Erika Januza destaca papel de denúncia em 'Dona Beja' e celebra retorno ao Carnaval
A atriz Erika Januza, de 40 anos, está em evidência com dois projetos marcantes: o remake da novela "Dona Beja" na HBO Max e seu retorno surpresa à escola de samba Viradouro para o Carnaval 2025. Em entrevista, ela reflete sobre a importância de interpretar personagens que trazem temas sociais urgentes para a tela.
Personagem Candinha como voz contra injustiças
No folhetim que estreou na segunda-feira (2), Januza vive Candinha, uma figura influente na cidade mineira de Araxá no século XIX. A atriz descreve a trama como um "novelão para fazer refletir", com cenas fortes que denunciam violências ainda presentes na sociedade atual.
"Logo no primeiro capítulo, a Candinha sofre grande injustiça", explica Januza. "Ela representa a voz da mulher negra silenciada e humilhada que perdura por tantos anos. É arrastada em praça pública, sofre tentativa de abuso e vai para um prostíbulo."
Apesar das adversidades, a personagem mantém a esperança no amor, conforme detalha a atriz: "Ela não vai se amargurar. Se envolve numa relação amorosa que não vai adiante, pois a pessoa ama outra. Se torna uma mulher negra preterida, algo que eu sempre debato."
Cenas de intimidade e impacto social
A produção conta com cerca de 80 cenas de sexo, coordenadas por Roberta Serrado. Januza comenta sua evolução em relação a essas cenas: "Hoje estou mais tranquila com cenas de nudez e sexo. Mas antes eu ficava imaginando o que minha família iria achar. Os diretores deixam no estúdio apenas quem precisa estar, mas precisamos nos concentrar."
A atriz reforça o propósito social do trabalho: "Minhas personagens sempre me permitem fazer denúncias por meio do audiovisual. A violência contra a mulher acontecia naquela época e ainda acontece hoje.

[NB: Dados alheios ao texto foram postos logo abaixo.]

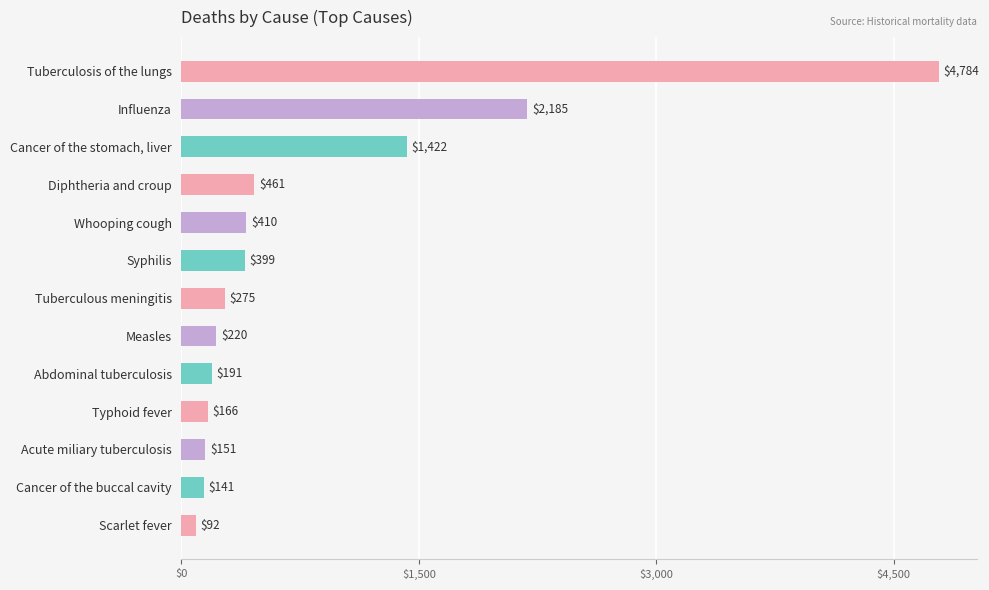

What is the change in value from Whooping cough to Abdominal tuberculosis?

-219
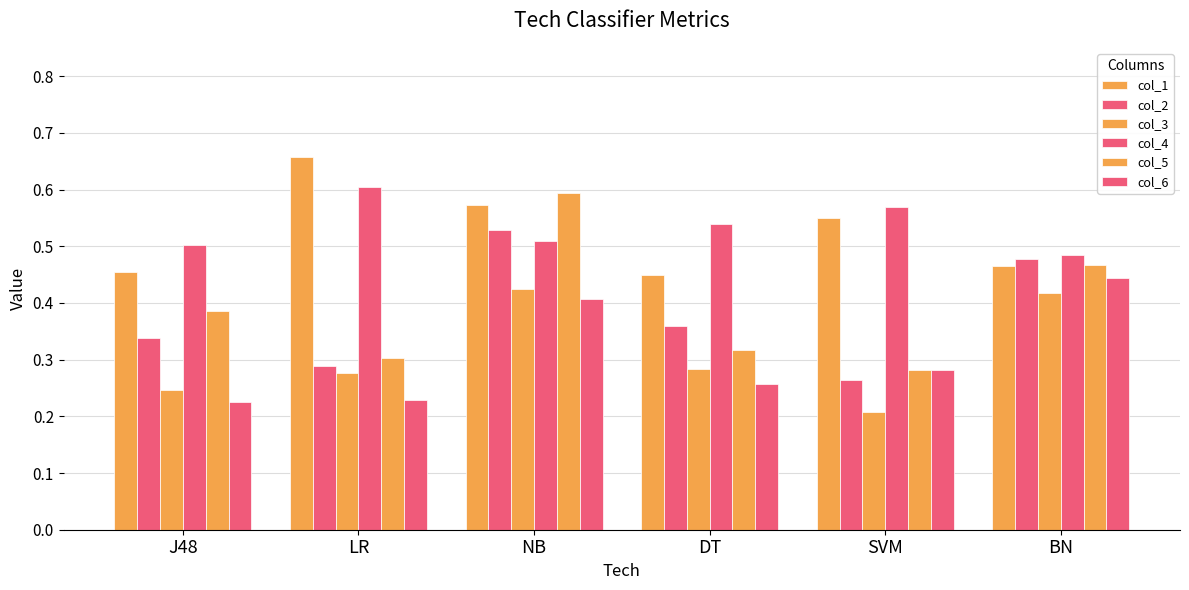

How many categories are shown in the chart?

6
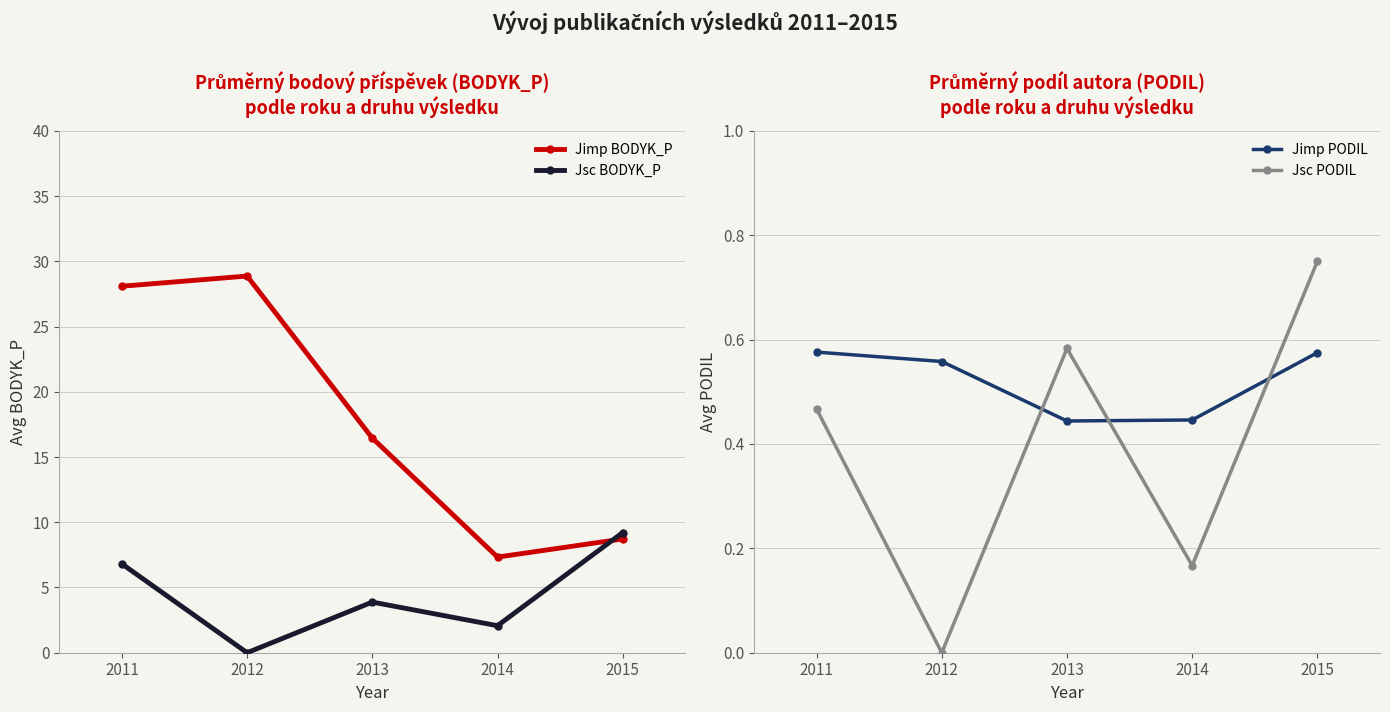

Is the value of Jsc BODYK_P at 2013 greater than the value of Jimp BODYK_P at 2012?

No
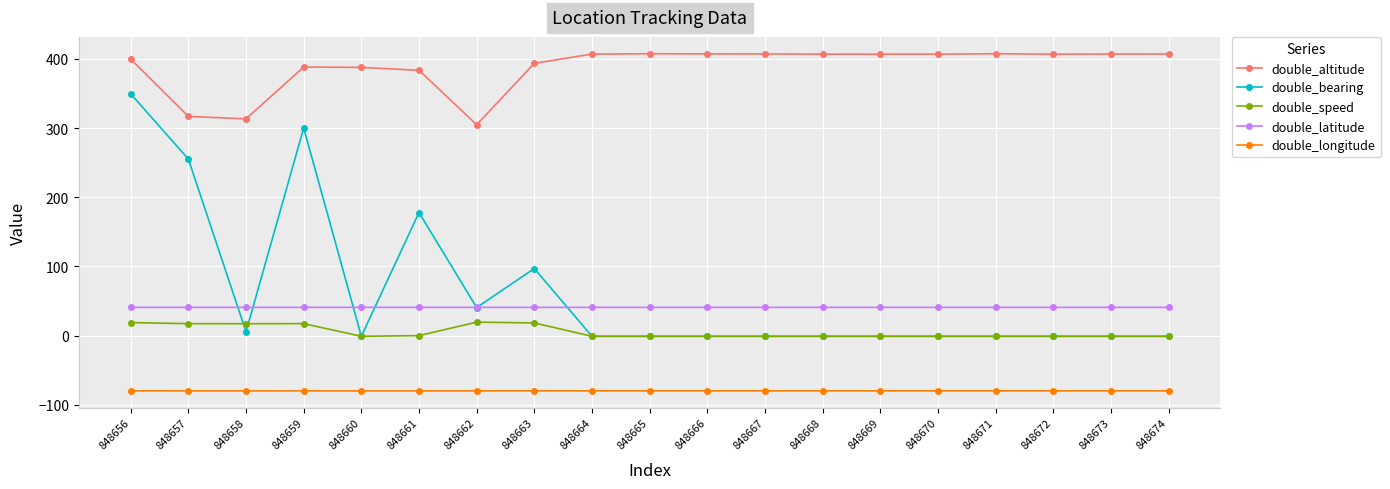

What is the value of the double_longitude point at the 9th from the left?

-79.9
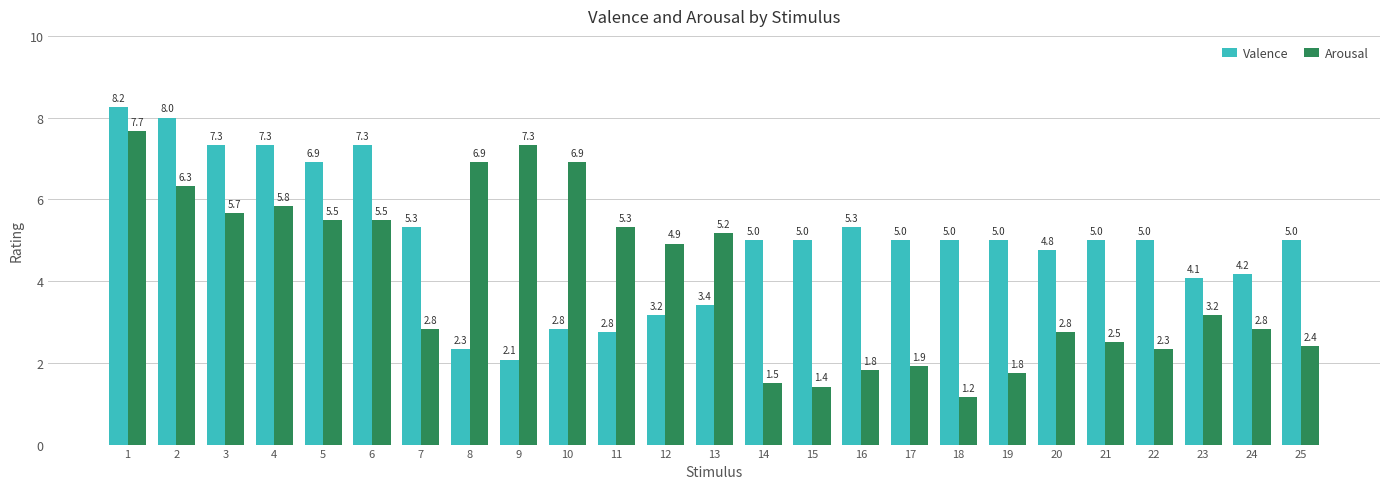

Which series changed the most between 7 and 20?

Valence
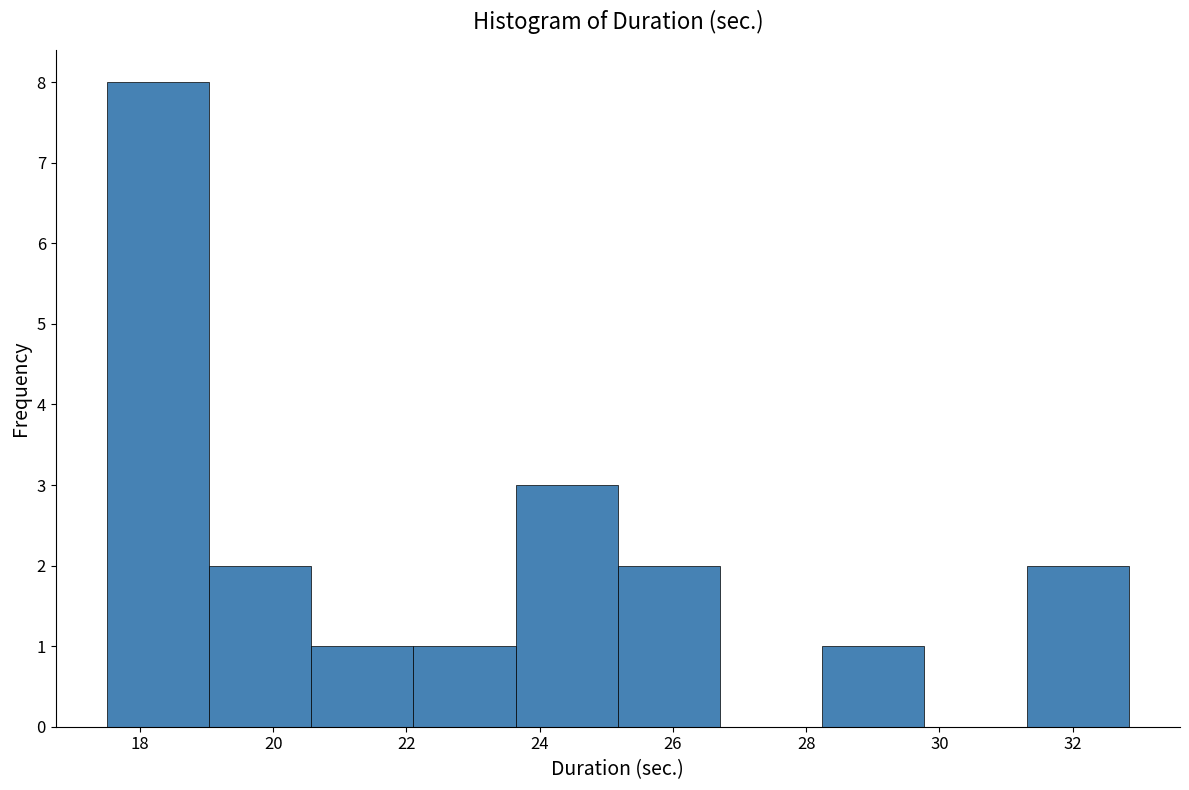

Reading left to right, list every bar in this chart as the range it spans on the x-axis followed by its height. Neither the bar edges nor the heights are printed on the chart, so give them approximately, as read against the axes.

17.6 to 19.0: 8
19.0 to 20.6: 2
20.6 to 22.2: 1
22.2 to 23.6: 1
23.6 to 25.2: 3
25.2 to 26.8: 2
26.8 to 28.2: 0
28.2 to 29.8: 1
29.8 to 31.4: 0
31.4 to 32.8: 2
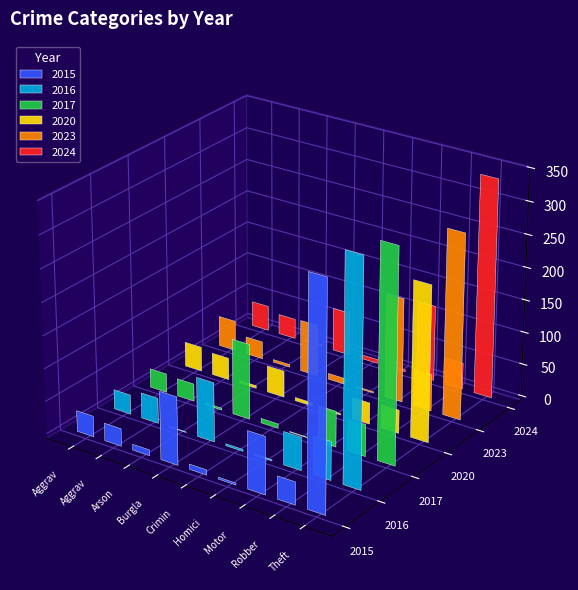

Read the 2023 value at Aggravated Battery, to the nearest 10.

30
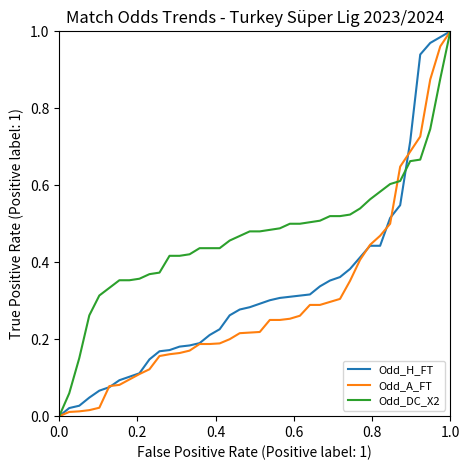

Does the chart have visible grid lines?

No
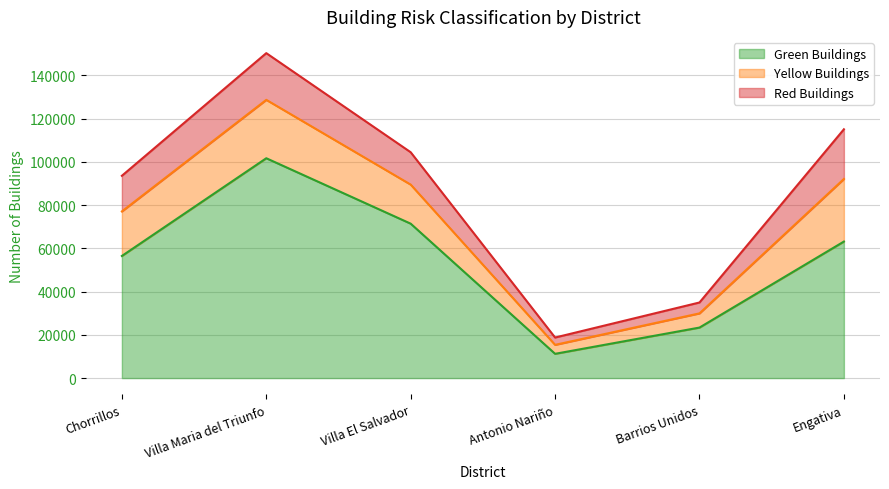

True or false: red_buildings and yellow_buildings cross at least once.

False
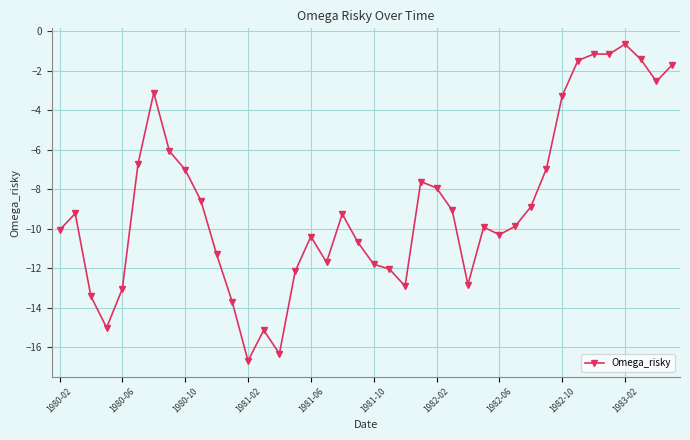

What is the value of the 19th point from the left?

-9.3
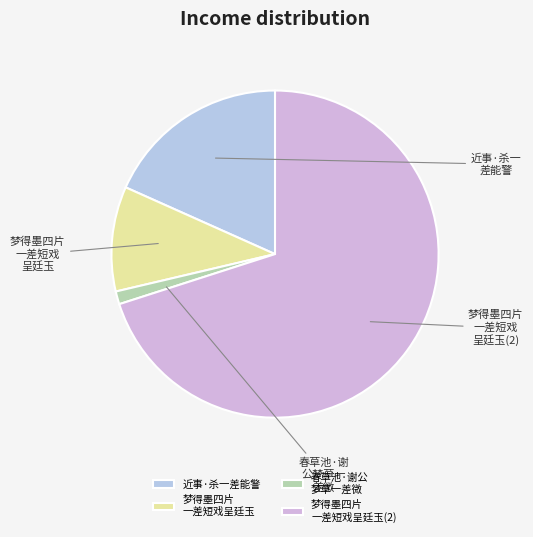

Rank the categories by value from lowest to highest.

春草池·谢公 梦草一差微, 梦得墨四片 一差短戏呈廷玉, 近事·杀一差能警, 梦得墨四片 一差短戏呈廷玉(2)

Tomara que os julgamentos e o preconceito sofridos pela personagem façam as pessoas pensarem mesmo."
Contexto da trama e espera pela estreia
Baseada na novela original de 1986 da TV Manchete, a história se passa em 1819 e acompanha Beja (Grazi Massafera), que é raptada pelo Ouvidor Joaquim Mota (Virgílio Castelo) após seu noivo Antônio (David Junior) viajar para estudar. A trama inclui:
- Boato alimentado pela irmã de Antônio, Maria (Indira Nascimento)
- Beja retorna rica e abre um bordel, chocando a sociedade
- Antônio é pressionado a casar com Angélica (Bianca Bin)
Januza revela que a produção ficou dois anos engavetada, gerando ansiedade no elenco: "A gente tinha um grupo [de WhatsApp] e sempre falava que queria que fosse logo ao ar. Lembro de muitas perguntas sobre como havia sido tal gravação. Vivi tantas outras coisas nessa espera que fiquei impactada ao rever os primeiros capítulos."
Retorno surpresa à Viradouro no Carnaval
Após quatro anos como rainha de bateria da Viradouro (2022-2025) e anunciar sua despedida em março do ano passado, Januza recebeu um convite inesperado para o Carnaval 2025. "Quando me tornei rainha, meus presidentes me disseram que não queriam um reinado muito longo. A Viradouro me pediu o cargo", relembra sobre sua saída anterior.
O retorno aconteceu de forma rápida: "A minha preparação física não existiu, porque foi tudo rápido. Vai ter de ser na base da alegria e energia mesmo. Nesse ano, vou estar num carro alegórico. Sou louca pelo Carnaval e estava triste por ficar de fora."
O samba-enredo da escola homenageará os 50 anos do mestre Ciça à frente da bateria. "Eu aceitei pela história do Ciça, com quem pude trabalhar por quatro anos", emociona-se a atriz. "Toda rainha sonha em estar ao lado dele."